Dana Dominguez, a co-head of the festival performance committee, said this year's lineup is very special. While there will be artists who have taken the stage in the past — including the all-woman world band Kol Shira and Mexican, Apache, and Spanish musician Kelly Montijo Fink — there will also be first-timers. One of these new acts is singer, speaker, and "raptivist" Aisha Fukushima of San Francisco.

"I am particularly excited about that performance," Dominguez said. "She will be bringing a loop machine in which the sounds of the audience will be recorded and looped into her performance, making it unique to the University of Iowa."

Live entertainment isn't the only thing festival-goers can expect. The festival will kick off at 11 a.m. with the Carnaval Parade, a colorful Caribbean event featuring aspects of European, African, and South American art. There will also be food from numerous vendors, including famous local chef Wanda Daniel.

Kendra Malone, a co-head of the festival executive planning committee, said the Faculty Senate, Staff Council, and the UISG have provided funds for the first 100 UI faculty and staff members and the first 300 students who attend to receive $5 worth of tickets to purchase food from vendors.

The event itself isn't just for students and faculty. Families with young children are encouraged to attend the Celebrating Cultural Diversity Festival, because there will be contests and activities specifically for them.

"The youth of our community are the leaders of our future," Dominguez said. "Introducing them to the beauty of diversity at an early age is key to teaching them the value of celebrating difference."
Deandrea Leigh Watkins, a Stem multicultural specialist, who hasn't attended the festival before, said she most looks forward to the family aspect of it. She will work on the family zone committee for the festival.

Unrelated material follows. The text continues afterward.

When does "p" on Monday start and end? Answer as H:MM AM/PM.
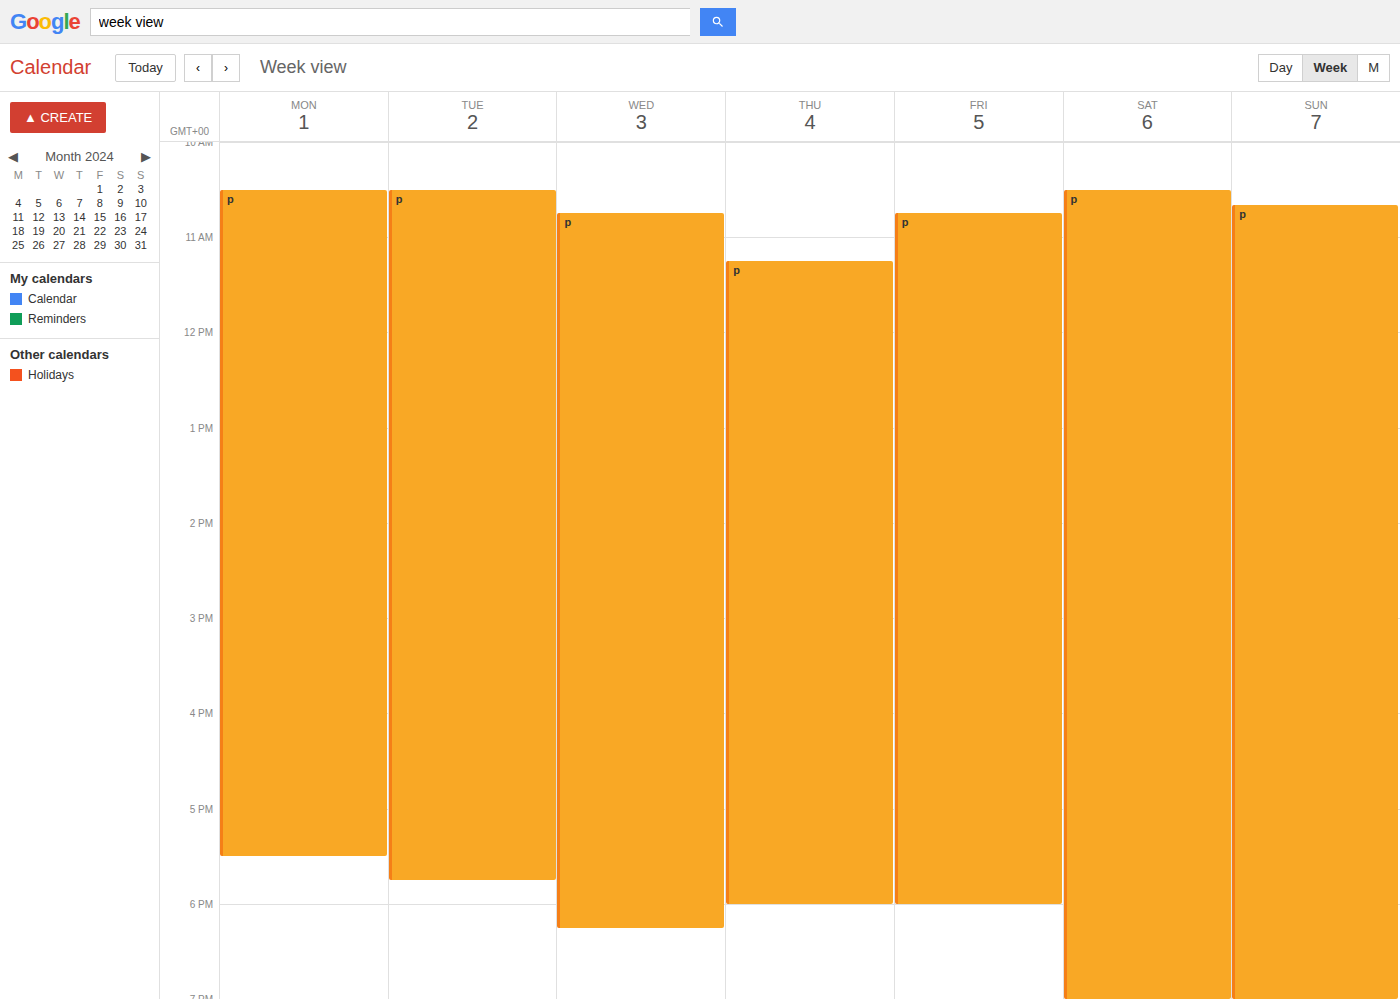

"There will be lots of family-friendly activities," Watkins said. "We will have cultural games, we'll be painting maracas, and making Mardi Gras masks."

The committee guarantees a fun time for free. However, that isn't the main point of the festival. Dominguez said the festival is a way to celebrate how the UI has long been a leader of the pack when it comes to diversity and inclusion.

"We are truly fortunate to experience so many different cultures represented in our daily lives," Dominguez said. "Experiencing the festival is one of those moments when you look around and think, 'It's great to be a Hawkeye.' "


Celebrating Cultural Diversity Festival
When: Noon Oct. 5; Carnaval Parade starts at 11 a.m.